Cine-Trash – Head – Column

Cine-Trash

Head (Bob Rafelson, 1968)
by William Ham

With the tenth annual Monkees reunion tour in full swing, I thought it apropos to assay the Prefab Four’s sole cinematic effort, without question one of the weirdest and most nonsensical music movies ever made (and I’m counting Xanadu, so you know I mean it). Forget plot – there is none. Even for the late sixties, Head shows a stunning lack of coherence. It starts with the boys leaping off a very tall bridge and ends with them trapped in a giant fishtank, which provides some insight into the thrust of this pic – the singin’ simians’ bitterness and self-loathing over their manufactured creation. You could say that Head is the Monkees’ No Exit , but I really wish you wouldn’t; existentialism pre-supposes a shared sense of futility, but how many of us can sympathize with their circumstances? Give me meaty royalty checks for the rest of my life and I think I can handle miming playing the tambourine and doing that weird sideways shuffle quite happily, danke, I certainly wouldn’t think to intercut performance footage with Vietnam atrocity shots, though I will credit them for beating the Doors to it.
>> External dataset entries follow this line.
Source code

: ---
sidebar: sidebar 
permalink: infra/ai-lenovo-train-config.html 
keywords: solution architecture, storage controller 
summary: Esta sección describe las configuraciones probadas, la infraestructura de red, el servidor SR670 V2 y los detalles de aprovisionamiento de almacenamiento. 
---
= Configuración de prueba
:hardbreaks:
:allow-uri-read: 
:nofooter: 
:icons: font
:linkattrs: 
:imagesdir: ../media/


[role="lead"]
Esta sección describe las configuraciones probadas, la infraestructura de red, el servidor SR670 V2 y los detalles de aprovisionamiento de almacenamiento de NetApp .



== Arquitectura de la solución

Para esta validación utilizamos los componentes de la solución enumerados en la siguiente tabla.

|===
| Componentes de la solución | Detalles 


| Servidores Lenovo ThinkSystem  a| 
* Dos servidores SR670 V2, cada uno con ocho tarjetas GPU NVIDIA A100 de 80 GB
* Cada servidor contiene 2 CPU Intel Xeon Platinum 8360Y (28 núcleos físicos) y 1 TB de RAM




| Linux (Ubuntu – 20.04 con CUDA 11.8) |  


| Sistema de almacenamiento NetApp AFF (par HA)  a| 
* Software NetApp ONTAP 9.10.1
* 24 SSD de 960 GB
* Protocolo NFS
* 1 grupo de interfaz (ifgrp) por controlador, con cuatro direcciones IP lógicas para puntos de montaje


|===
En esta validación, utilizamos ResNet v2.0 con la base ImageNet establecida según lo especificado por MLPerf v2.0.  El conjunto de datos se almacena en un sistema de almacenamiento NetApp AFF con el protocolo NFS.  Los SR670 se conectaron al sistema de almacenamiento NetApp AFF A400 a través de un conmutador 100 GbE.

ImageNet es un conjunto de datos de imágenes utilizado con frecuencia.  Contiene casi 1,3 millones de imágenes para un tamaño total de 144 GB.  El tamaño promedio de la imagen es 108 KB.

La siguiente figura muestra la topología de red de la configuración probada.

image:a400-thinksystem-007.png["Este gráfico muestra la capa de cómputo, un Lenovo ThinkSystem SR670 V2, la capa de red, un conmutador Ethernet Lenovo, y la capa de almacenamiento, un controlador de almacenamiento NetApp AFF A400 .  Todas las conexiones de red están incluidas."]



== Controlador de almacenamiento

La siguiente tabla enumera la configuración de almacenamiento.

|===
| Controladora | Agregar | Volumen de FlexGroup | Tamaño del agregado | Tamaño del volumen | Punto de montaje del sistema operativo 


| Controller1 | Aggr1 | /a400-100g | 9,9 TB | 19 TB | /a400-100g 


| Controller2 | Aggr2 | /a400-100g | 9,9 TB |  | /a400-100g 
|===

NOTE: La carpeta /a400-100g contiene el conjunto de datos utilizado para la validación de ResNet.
It’s kind of a fun view if you switch off your critical faculties and let go – how many other flix feature cameos by Victor Mature, Annette Funicello, and Frank Zappa? (Beach Blanket Freak Out?) In addition, it includes a couple of the best songs they ever recorded (or stood near the studio during the mixing of) – Goffin/King’s gorgeous “Porpoise Song” and Mike Nesmith’s countrified “Circle Sky.” And to top it off, this mammoth slice of psychedopia was co-penned by one Jack Nicholson (who appears very briefly in a Gatsbyesque slouch cap), who, as a scenarist, is an excellent actor.